Both sides in the Yaqui water war took to citing provisions of Article 27 of the Mexican Constitution and national water law. The “No al Novillo” campaign noted that national water law, as enshrined in the constitution, considers a water basin as an autonomous unit of property and water that should be managed by a council of basin stakeholders. What they don’t readily acknowledge, however, is that
such basin councils are rare, and, furthermore, there are many cases of inter-basin transfers of water, including in the Mexico City region.
Governor Padrés brandished what has been a winning pro-aqueduct argument for most Sonorans, namely that “Water is now for all Sonoroenses, and not longer for just a few.” It is an argument that resonates with the Mexican Constitution’s guarantee (albeit far from the reality) of potable water access for all Mexicans. Even as support for the governor plummeted in late summer 2014, public support (outside of the Yaqui Valley region) for the governor’s projects to dam and transfer water to water-poor urban and rural areas was little affected -- although the support came coupled with demands that these projects abide by the rule of law.
The city’s commercial, construction, industrial, and agricultural elite and their associations stood at the forefront of statewide campaign in favor of the Novillo-Hermosillo aqueduct.

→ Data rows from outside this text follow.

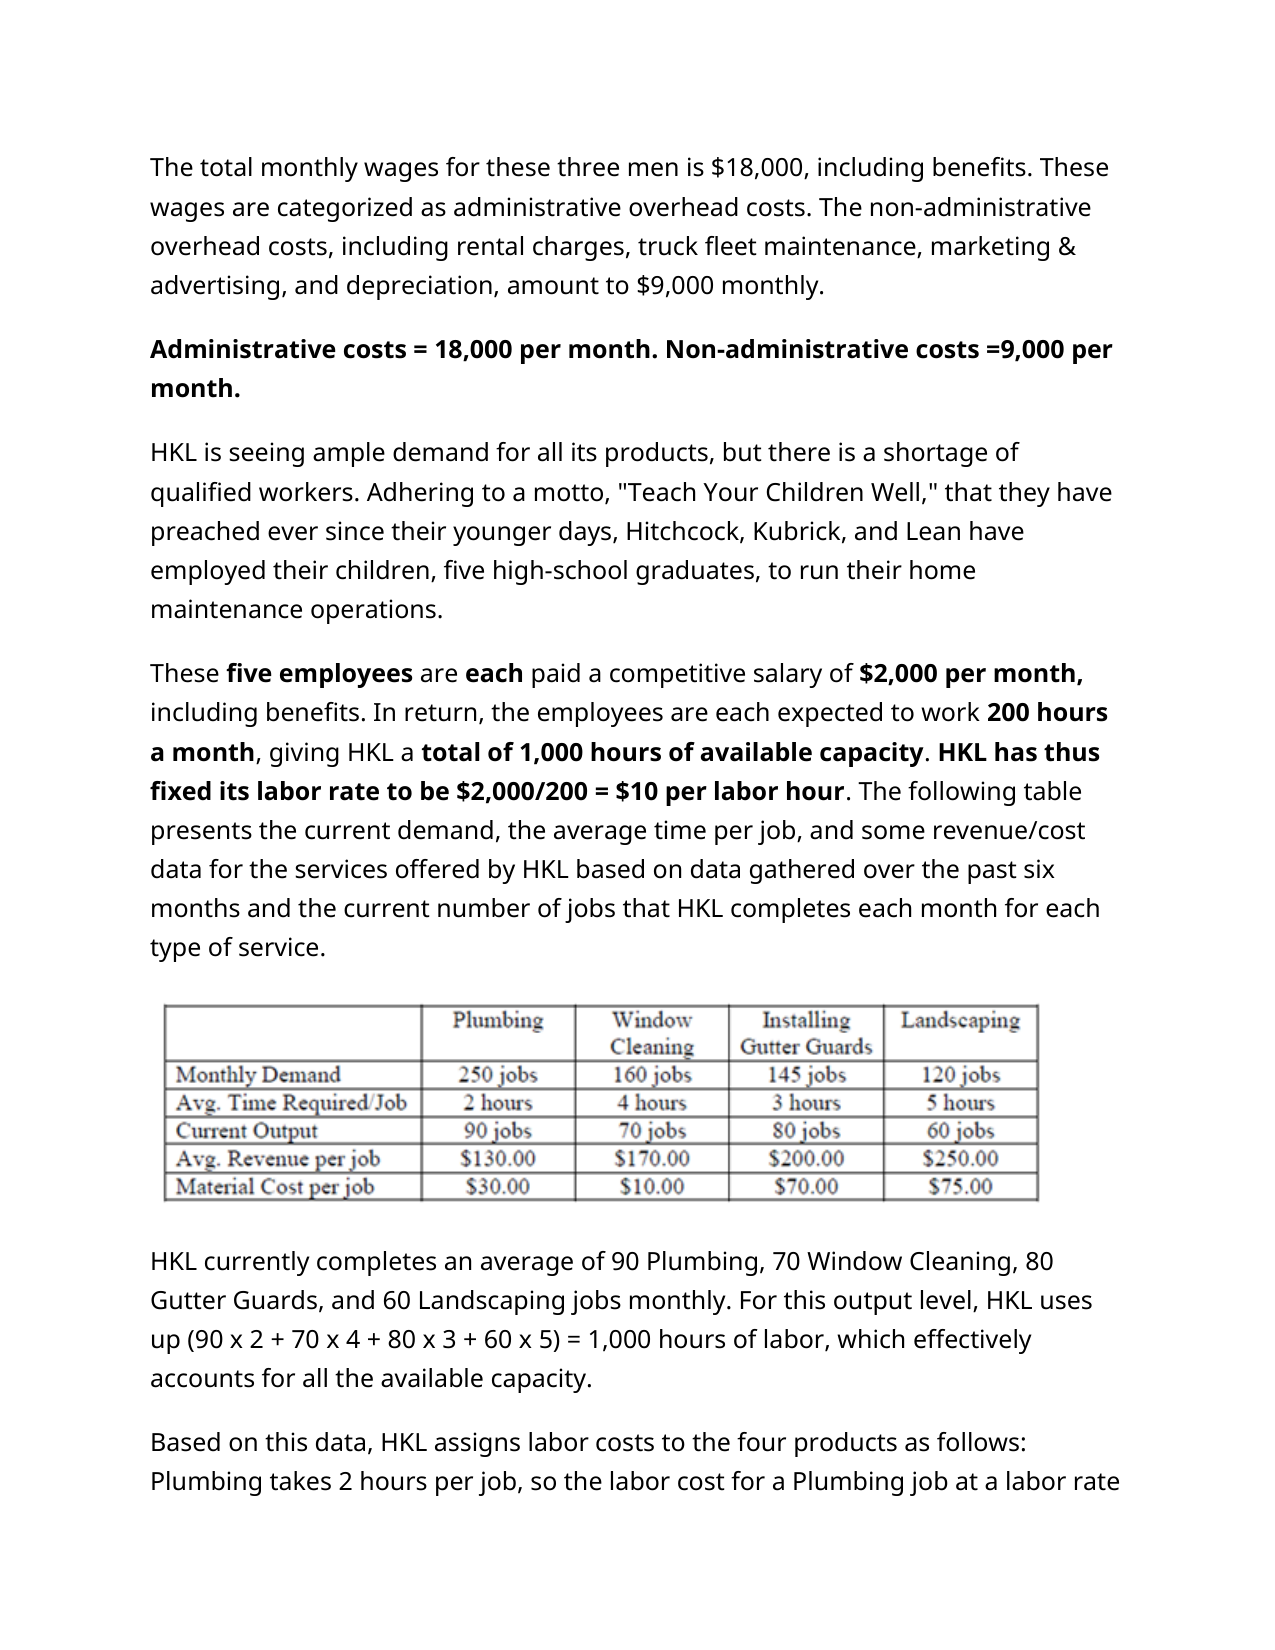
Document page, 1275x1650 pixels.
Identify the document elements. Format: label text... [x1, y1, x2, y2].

text These five employees are each paid a competitive salary of $2,000 per month, including benefits. In return, the employees are each expected to work 200 hours a month, giving HKL a total of 1,000 hours of available capacity. HKL has thus fixed its labor rate to be $2,000/200 = $10 per labor hour. The following table presents the current demand, the average time per job, and some revenue/cost data for the services offered by HKL based on data gathered over the past six months and the current number of jobs that HKL completes each month for each type of service. [150, 656, 1125, 964]
text HKL is seeing ample demand for all its products, but there is a shortage of qualified workers. Adhering to a motto, "Teach Your Children Well," that they have preached ever since their younger days, Hitchcock, Kubrick, and Lean have employed their children, five high-school graduates, to run their home maintenance operations. [150, 435, 1125, 626]
text Administrative costs = 18,000 per month. Non-administrative costs =9,000 per month. [150, 332, 1125, 405]
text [150, 1425, 1125, 1498]
text The total monthly wages for these three men is $18,000, including benefits. These wages are categorized as administrative overhead costs. The non-administrative overhead costs, including rental charges, truck fleet maintenance, marketing & advertising, and depreciation, amount to $9,000 monthly. [150, 150, 1125, 302]
picture [150, 994, 1052, 1214]
text HKL currently completes an average of 90 Plumbing, 70 Window Cleaning, 80 Gutter Guards, and 60 Landscaping jobs monthly. For this output level, HKL uses up (90 x 2 + 70 x 4 + 80 x 3 + 60 x 5) = 1,000 hours of labor, which effectively accounts for all the available capacity. [150, 1243, 1125, 1395]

The pro-aqueduct campaign also counted on the support of the State Water Commission (CEA) and Conagua, which provided most of the funds for the aqueduct.
Recognizing that government pro-aqueduct propaganda, along with the imposition of the will and power of the state government, wasn’t enough to dissuade the opposition, the Padrés administration began loosening the state government’s purse strings (along with those of federal grants) to create a legal facade for the draining of the Yaqui River. Typical of Mexico’s governance practices, CEA staring buying water rights from small landholders along the middle Yaqui river basin as well as offering payouts to valley producers who would agree, at least rhetorically, to yield their water rights.
Although CEA led the publicity campaign justifying the transfer of water, the state water commission had the firm backing of CONAGUA during the Calderón administration. In a July 2010 visit to Hermosillo, President Calderón gave the presidential blessing to the assertion by CONAGUA that it had secured almost 52 Mm3 of water from the Yaqui river basin that were not accounted for or distributed and which could therefore be transferred through the planned aqueduct.
According to CONAGUA, this available Yaqui River water could be used to meet “the basic needs of the city and permit its development.” After the Calderón sexenio ended, CONAGUA became pronouncedly more distant from Padrés and CEA. But the federal government under President Enrique Peña Nieto continued granting funds for Sonora SI projects, including aqueducts and dams.
Handing out government funds -- which remain largely unaccounted for -- did create a flimsy legal facade for the transfer of water rights to Hermosillo. Moreover, other government payouts to those who would express support for the aqueduct created divisions in the Yaqui valley, including among Yaquis themselves -- particularly those with a history of working for state government programs.